[Stored data entries]
___
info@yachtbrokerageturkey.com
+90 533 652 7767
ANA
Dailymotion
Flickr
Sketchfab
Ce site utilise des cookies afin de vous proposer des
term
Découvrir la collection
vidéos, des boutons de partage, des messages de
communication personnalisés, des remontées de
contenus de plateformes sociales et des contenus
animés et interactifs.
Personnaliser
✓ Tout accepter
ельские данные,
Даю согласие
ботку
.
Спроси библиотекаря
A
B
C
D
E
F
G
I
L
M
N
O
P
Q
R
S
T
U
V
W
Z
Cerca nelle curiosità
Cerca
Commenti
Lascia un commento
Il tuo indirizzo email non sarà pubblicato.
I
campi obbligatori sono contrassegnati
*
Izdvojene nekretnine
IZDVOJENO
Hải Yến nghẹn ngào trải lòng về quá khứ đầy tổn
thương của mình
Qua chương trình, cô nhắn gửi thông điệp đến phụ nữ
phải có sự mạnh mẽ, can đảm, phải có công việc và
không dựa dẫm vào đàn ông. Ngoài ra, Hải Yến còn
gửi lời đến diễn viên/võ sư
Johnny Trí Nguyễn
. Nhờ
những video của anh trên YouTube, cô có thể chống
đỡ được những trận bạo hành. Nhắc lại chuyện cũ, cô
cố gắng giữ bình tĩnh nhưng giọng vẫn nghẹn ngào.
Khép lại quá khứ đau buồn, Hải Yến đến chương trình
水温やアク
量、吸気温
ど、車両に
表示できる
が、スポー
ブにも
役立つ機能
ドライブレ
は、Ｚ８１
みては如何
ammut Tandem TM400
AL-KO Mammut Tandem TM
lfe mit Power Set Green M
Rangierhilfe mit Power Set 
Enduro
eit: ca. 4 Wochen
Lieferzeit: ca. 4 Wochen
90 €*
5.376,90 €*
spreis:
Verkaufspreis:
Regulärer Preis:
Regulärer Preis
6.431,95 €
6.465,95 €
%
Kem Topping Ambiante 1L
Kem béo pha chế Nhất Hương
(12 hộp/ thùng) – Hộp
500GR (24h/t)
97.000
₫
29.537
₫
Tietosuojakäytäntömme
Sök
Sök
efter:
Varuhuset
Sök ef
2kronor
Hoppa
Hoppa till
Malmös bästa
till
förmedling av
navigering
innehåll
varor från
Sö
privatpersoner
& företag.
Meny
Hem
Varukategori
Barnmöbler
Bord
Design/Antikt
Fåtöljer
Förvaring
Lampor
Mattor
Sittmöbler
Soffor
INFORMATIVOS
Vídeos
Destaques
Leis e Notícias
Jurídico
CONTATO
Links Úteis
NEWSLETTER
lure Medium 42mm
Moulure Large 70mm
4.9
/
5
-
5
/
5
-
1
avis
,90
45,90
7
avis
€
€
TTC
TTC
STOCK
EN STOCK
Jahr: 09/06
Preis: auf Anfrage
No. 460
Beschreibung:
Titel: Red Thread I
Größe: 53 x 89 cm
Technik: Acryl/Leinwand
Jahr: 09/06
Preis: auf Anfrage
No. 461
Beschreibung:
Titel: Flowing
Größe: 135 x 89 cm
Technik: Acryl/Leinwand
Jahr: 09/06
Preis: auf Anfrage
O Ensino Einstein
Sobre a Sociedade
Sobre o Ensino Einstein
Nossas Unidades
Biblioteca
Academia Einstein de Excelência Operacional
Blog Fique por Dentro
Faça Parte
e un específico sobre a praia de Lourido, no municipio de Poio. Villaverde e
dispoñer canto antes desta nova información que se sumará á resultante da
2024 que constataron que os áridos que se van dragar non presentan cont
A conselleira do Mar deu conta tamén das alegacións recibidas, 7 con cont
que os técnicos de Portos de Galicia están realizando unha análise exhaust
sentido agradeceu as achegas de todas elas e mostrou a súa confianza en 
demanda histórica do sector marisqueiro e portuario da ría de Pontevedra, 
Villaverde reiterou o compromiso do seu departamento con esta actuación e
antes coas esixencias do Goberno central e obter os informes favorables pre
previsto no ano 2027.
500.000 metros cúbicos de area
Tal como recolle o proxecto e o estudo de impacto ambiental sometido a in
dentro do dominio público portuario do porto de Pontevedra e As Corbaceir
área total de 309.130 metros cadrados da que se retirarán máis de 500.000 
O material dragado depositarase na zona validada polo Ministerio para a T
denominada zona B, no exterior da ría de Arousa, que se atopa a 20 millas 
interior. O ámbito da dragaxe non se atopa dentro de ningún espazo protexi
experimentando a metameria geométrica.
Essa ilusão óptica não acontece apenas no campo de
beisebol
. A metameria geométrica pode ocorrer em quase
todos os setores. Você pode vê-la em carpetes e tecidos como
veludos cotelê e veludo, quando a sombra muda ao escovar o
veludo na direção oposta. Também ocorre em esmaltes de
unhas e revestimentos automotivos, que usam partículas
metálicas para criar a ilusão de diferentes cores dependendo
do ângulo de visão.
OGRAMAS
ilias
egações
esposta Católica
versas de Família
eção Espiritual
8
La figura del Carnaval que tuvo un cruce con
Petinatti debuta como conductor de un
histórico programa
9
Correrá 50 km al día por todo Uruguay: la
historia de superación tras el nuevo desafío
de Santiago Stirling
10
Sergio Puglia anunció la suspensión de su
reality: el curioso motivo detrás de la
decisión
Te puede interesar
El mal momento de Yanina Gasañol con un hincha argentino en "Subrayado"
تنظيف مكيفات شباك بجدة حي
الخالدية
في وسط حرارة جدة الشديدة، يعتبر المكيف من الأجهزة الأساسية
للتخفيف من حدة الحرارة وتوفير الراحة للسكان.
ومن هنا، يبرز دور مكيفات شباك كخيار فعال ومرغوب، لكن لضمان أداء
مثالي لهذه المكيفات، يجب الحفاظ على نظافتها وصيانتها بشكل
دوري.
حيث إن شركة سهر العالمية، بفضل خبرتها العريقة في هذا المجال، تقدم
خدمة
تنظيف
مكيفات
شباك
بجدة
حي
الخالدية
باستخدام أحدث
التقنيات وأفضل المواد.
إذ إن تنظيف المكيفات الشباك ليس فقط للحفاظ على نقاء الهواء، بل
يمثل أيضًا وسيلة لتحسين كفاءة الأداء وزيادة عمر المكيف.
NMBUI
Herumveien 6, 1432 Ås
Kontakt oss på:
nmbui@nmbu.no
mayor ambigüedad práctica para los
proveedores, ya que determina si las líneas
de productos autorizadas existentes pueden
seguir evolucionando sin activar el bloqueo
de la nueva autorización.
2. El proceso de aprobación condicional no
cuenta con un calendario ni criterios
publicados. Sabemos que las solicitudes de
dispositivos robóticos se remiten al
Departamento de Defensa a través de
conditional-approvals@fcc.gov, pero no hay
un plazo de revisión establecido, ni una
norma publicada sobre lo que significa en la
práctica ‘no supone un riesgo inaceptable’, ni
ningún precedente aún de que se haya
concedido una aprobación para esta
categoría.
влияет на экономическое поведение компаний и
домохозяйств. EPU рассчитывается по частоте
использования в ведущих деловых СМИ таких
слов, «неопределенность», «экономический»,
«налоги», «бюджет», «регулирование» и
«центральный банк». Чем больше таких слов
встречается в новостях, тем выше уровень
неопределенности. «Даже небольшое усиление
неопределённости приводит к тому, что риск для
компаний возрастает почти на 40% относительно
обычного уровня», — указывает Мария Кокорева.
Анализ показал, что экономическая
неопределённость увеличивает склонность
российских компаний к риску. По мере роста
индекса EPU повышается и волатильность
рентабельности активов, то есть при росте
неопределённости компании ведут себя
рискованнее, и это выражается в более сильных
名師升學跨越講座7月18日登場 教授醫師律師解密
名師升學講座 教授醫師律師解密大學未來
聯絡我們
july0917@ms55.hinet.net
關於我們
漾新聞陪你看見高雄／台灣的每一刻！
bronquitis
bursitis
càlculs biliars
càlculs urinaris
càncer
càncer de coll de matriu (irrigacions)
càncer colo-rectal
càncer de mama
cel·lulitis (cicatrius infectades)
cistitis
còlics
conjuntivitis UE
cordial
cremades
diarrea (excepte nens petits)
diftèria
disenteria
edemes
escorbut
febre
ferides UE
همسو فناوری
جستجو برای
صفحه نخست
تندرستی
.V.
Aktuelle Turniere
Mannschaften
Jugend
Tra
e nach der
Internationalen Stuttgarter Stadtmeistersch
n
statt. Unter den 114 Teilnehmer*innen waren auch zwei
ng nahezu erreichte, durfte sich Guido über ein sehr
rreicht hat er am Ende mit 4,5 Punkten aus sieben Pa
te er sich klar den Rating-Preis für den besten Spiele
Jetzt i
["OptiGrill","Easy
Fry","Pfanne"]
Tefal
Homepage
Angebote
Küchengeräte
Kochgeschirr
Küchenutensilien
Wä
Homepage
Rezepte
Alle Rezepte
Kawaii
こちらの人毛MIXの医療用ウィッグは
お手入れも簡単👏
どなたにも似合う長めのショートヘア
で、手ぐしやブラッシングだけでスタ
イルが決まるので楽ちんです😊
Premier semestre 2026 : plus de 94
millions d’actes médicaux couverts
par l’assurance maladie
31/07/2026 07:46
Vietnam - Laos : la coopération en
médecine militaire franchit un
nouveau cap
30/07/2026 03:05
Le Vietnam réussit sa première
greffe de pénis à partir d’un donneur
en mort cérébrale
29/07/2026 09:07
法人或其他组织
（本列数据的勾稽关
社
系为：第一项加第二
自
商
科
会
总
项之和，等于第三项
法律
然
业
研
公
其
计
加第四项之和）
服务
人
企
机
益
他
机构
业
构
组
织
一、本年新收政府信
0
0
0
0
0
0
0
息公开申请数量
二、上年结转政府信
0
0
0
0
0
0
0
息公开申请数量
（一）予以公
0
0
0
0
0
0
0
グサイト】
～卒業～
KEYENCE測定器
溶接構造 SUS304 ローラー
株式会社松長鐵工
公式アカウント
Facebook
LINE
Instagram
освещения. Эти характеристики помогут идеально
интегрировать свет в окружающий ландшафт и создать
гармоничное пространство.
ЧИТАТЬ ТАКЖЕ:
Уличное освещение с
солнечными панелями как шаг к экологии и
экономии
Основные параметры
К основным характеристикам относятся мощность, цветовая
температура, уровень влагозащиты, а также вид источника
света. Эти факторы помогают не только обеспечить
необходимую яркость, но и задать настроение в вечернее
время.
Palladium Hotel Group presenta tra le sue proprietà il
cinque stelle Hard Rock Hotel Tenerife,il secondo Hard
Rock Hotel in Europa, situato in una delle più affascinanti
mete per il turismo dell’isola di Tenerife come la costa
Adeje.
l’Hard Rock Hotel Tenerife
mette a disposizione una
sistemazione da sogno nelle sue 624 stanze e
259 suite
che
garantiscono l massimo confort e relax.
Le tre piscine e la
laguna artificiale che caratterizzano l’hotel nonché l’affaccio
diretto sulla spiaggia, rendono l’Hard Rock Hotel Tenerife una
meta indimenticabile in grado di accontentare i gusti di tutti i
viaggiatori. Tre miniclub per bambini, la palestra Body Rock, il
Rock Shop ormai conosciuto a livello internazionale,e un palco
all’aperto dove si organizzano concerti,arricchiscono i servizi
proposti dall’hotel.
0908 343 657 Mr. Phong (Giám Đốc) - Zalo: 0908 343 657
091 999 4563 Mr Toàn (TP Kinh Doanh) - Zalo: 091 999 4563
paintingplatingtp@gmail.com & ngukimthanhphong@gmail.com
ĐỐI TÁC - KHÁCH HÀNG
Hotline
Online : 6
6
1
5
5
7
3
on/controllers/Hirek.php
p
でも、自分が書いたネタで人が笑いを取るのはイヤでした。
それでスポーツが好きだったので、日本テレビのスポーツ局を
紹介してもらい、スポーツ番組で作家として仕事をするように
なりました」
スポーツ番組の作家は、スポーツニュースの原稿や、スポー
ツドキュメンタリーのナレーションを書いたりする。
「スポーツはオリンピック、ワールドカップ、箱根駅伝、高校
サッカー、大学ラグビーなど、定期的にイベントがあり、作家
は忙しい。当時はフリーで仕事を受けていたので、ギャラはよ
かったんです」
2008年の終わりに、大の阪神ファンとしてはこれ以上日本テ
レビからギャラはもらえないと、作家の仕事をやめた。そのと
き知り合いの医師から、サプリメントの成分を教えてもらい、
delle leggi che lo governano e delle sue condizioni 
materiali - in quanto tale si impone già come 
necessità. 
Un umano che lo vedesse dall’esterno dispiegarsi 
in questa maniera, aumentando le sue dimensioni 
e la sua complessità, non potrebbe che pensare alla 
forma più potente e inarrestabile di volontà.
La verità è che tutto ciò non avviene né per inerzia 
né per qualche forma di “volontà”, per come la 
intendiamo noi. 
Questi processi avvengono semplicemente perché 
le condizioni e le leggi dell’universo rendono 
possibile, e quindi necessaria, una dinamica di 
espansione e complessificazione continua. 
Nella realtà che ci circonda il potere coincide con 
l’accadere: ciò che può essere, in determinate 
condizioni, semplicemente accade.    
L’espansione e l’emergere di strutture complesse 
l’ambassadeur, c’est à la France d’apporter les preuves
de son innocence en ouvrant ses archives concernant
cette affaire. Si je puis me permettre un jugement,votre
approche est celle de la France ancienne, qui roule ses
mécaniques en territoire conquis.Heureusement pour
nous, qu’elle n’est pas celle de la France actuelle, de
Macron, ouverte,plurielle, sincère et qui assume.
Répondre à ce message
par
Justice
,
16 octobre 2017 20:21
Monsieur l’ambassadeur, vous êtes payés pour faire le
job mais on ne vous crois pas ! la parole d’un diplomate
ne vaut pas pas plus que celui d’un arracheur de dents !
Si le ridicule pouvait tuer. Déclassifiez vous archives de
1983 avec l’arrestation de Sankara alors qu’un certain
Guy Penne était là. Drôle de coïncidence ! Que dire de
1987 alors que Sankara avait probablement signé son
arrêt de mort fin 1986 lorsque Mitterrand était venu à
___
• What you should do: Filter the records above down to the lines that contain the string "المكيفات", and copy each such line in full. Case counts when matching.

• Output of the task:
مثالي لهذه المكيفات، يجب الحفاظ على نظافتها وصيانتها بشكل
إذ إن تنظيف المكيفات الشباك ليس فقط للحفاظ على نقاء الهواء، بل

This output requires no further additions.